Il presidente Trump ha deciso di rispondere ai missili lanciati martedì notte dall'Iran su due basi irachene imponendo nuove sanzioni, ma non ha minacciato altri attacchi come quello che aveva ucciso il capo dei pasdaran Soleimani. Nonostante altri due missili siano caduti ancora ieri sera sulla Green Zone di Baghdad. 

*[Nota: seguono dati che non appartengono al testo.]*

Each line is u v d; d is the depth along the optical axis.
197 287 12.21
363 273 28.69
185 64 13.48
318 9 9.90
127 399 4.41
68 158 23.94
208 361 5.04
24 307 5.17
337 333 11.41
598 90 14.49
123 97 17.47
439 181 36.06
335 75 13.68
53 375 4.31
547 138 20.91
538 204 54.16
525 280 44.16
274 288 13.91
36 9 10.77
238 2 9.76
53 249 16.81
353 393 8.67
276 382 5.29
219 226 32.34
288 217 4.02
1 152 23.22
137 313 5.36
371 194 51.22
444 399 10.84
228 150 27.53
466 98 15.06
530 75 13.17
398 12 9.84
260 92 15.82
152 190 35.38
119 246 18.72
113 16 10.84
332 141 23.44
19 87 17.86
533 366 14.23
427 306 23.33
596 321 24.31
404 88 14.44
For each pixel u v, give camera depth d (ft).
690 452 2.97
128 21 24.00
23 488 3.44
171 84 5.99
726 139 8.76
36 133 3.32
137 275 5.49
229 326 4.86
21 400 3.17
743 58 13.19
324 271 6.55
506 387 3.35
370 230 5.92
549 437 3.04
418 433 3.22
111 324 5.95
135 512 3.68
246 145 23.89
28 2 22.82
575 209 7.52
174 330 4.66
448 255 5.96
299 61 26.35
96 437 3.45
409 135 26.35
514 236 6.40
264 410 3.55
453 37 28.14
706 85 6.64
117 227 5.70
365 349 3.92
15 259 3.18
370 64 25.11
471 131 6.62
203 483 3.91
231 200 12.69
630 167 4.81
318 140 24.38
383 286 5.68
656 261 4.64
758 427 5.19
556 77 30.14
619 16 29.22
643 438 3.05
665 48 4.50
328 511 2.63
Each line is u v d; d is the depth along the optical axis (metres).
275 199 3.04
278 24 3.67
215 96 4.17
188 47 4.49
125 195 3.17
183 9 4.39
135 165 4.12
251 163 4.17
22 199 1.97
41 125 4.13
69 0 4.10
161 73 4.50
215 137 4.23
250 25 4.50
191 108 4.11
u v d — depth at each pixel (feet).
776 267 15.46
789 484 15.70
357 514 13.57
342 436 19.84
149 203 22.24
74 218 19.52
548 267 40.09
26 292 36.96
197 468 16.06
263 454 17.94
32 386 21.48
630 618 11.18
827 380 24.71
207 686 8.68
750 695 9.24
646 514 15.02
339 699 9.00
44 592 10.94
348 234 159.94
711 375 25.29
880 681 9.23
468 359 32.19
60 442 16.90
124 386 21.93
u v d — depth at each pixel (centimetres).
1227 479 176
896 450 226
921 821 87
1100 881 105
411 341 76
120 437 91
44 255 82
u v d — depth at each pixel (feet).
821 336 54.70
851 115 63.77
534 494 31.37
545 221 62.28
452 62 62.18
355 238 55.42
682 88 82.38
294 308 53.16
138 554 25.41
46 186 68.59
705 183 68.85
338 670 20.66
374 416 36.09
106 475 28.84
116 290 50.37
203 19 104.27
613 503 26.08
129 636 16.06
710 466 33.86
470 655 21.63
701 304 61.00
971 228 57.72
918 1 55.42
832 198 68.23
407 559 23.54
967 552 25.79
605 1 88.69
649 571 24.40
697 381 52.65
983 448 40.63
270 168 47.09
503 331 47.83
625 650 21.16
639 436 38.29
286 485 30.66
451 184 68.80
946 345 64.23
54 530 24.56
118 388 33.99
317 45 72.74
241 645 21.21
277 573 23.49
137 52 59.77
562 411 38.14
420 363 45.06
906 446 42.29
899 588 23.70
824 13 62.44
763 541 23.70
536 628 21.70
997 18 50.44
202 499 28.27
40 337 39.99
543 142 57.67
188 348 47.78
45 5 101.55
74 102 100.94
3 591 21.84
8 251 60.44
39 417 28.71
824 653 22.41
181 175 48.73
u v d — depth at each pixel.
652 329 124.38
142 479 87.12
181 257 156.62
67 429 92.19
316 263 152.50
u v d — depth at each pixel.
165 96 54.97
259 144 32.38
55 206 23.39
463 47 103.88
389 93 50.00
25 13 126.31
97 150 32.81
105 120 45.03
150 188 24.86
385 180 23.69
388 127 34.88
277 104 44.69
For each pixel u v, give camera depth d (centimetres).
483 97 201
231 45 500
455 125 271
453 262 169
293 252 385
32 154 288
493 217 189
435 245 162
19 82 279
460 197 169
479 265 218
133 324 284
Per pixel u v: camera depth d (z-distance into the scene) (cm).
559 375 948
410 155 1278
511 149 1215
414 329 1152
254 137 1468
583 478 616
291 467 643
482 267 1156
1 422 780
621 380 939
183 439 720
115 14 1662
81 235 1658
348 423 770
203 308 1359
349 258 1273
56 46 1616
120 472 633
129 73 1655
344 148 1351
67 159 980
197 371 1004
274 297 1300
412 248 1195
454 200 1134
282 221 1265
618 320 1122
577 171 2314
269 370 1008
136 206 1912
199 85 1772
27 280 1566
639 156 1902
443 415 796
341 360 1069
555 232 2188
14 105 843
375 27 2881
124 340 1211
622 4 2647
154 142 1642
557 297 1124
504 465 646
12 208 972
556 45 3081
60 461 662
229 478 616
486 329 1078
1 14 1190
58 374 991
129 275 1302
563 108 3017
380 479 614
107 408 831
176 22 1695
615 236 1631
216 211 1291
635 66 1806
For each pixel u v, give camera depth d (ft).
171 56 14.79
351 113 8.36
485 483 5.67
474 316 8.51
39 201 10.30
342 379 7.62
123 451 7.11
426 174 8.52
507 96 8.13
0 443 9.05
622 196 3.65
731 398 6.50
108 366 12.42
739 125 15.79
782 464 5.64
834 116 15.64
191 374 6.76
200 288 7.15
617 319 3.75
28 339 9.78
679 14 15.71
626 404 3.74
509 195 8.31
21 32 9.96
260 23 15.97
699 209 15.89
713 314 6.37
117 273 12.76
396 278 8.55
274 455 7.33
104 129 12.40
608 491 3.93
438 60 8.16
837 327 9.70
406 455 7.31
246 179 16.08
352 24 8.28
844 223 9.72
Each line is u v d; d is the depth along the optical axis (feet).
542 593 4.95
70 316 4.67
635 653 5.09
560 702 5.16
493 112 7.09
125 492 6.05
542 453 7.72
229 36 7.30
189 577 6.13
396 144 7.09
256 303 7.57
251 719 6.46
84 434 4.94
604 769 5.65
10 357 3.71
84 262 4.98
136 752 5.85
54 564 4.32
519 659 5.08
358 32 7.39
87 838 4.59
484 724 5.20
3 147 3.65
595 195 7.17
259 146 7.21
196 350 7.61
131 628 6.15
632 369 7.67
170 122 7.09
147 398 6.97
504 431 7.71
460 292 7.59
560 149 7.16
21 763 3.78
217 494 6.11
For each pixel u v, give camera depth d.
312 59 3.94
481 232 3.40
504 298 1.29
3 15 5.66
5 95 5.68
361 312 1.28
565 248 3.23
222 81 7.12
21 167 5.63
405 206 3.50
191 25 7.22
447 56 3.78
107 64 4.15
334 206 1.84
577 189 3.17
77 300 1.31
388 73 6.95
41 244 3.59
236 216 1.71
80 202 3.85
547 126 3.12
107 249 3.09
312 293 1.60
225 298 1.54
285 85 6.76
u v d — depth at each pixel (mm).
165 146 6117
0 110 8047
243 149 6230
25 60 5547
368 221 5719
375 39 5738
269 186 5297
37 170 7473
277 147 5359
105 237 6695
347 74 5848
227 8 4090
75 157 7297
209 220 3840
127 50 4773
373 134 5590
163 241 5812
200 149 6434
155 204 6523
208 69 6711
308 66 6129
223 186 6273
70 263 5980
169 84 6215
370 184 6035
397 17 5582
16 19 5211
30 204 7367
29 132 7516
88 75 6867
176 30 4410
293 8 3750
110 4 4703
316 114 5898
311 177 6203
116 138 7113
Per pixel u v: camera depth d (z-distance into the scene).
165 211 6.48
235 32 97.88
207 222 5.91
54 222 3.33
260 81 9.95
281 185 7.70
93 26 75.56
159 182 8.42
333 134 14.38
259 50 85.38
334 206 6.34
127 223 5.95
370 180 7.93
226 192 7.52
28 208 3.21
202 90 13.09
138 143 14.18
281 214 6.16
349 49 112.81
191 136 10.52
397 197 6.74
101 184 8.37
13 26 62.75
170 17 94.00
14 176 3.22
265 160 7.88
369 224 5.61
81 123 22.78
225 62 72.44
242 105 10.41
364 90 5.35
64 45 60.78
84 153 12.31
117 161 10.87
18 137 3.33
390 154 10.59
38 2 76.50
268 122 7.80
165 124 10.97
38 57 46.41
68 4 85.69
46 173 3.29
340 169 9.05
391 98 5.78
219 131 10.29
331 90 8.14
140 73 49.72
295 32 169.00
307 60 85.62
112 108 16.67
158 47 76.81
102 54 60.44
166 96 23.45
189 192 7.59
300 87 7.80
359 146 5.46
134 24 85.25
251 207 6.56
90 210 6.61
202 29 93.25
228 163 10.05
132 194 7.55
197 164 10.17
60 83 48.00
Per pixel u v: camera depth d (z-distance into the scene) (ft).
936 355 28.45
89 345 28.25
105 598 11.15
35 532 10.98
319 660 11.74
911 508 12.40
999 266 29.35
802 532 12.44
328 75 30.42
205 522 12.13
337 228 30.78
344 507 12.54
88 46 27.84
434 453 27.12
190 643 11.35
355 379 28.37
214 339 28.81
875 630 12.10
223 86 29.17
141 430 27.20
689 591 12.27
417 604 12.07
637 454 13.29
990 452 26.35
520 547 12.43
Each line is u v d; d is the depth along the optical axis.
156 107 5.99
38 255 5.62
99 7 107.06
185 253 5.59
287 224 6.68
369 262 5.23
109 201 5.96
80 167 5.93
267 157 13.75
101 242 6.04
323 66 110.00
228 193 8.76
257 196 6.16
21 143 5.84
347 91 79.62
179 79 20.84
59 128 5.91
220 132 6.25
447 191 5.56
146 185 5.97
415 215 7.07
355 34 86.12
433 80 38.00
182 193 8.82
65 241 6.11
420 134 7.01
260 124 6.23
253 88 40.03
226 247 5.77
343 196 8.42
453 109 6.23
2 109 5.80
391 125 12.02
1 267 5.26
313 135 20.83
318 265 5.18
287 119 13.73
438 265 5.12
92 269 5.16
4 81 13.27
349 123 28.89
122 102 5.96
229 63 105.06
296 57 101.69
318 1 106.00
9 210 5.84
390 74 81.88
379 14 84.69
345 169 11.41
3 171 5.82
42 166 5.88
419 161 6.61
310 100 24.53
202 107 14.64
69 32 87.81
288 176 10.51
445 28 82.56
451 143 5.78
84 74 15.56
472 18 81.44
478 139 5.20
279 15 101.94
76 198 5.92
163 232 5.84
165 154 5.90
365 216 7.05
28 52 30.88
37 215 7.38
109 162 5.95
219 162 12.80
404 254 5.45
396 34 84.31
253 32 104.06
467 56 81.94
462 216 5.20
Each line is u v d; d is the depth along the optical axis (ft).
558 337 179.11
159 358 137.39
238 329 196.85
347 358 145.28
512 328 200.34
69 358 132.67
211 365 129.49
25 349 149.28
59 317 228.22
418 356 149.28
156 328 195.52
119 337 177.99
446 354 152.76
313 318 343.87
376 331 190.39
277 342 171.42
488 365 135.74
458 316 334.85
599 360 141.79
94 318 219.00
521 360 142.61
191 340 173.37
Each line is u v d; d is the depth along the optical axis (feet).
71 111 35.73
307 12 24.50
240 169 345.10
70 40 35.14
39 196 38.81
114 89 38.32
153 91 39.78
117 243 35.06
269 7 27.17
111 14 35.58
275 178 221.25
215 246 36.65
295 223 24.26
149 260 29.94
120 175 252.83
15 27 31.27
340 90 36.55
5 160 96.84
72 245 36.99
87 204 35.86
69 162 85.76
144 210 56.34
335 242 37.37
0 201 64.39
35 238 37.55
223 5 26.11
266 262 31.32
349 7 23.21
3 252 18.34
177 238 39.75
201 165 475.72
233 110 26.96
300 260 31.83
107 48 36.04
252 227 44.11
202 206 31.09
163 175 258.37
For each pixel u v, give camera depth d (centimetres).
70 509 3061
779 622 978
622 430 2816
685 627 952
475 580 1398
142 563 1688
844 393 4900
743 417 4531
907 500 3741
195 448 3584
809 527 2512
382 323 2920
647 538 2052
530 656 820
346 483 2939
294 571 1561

Il presidente americano ha chiesto alla Nato di aumentare il suo impegno nella regione mediorientale, e soprattutto ha sollecitato Francia, Germania, Gran Bretagna, Russia e Cina ad abbandonare ciò che resta dell'accordo nucleare Jcpoa. Così ha aperto la porta al negoziato per una nuova intesa più ferrea sulle armi atomiche, ma allargata ad altre questioni scottanti come le aggressive ingerenze di Teheran nell'area e il suo programma missilistico. Anche la Repubblica islamica aveva segnalato la volontà di evitare una guerra aperta, se però fermerà le rappresaglie dei suoi alleati, e tornerà a trattare, è tutt'altro che scontato. 
Martedì l'Iran ha lanciato 22 missili, anche se le stime variano, contro le basi di al Asad ed Erbil che ospitano soldati americani. Prima di farlo ha avvertito gli iracheni, che hanno informato gli Usa. Il sistema di allarme dell'intelligence americana stava già controllando gli spostamenti dei missili, e quindi sono state evitate vittime. Gli ayatollah in sostanza volevano lanciare un messaggio domestico e internazionale senza però provocare un conflitto. Infatti il ministro degli Esteri Zarif ha subito detto che la rappresaglia era conclusa, e il giorno dopo il leader spirituale Khamenei l'ha definita «uno schiaffo» agli Usa. 
Così Teheran ha aperto lo spazio per fermare l'escalation, che Trump ha deciso di usare. Parlando ieri mattina ha esordito dicendo che «fino a quando sarò presidente l'Iran non avrà l'atomica». Poi ha sottolineato che i missili lanciati martedì non avevano fatto vittime o danni seri, e ha notato che la Repubblica Islamica «sembra abbassare le armi, una cosa buona per tutte le parti. Gli Usa sono pronti ad abbracciare la pace con tutti coloro che la cercano». Il capo della Casa Bianca ha annunciato nuove sanzioni e ha chiesto alla Nato una presenza maggiore nella regione, ma non ha minacciato altri attacchi, anche perché il bilancio dell'ultimo scontro è stato positivo per lui: Washington ha eliminato il principale comandante militare di Teheran, che ha risposto solo con una rappresaglia simbolica. Così ha ristabilito la deterrenza, e da questa posizione di forza ha chiesto ai paesi membri del Jcpoa di abbandonarlo, per negoziare un nuovo accordo. Questa partita dunque si chiude qui. Le incognite ora sono due: primo, se gli ayatollah fermeranno anche i loro «proxy», oppure le ritorsioni continueranno; secondo, se sono disposti ad esplorare il dialogo, come hanno fatto negli ultimi giorni usando gli intermediari svizzeri, oppure vogliono rilanciare la sfida sperando che Trump perda le elezioni di novembre.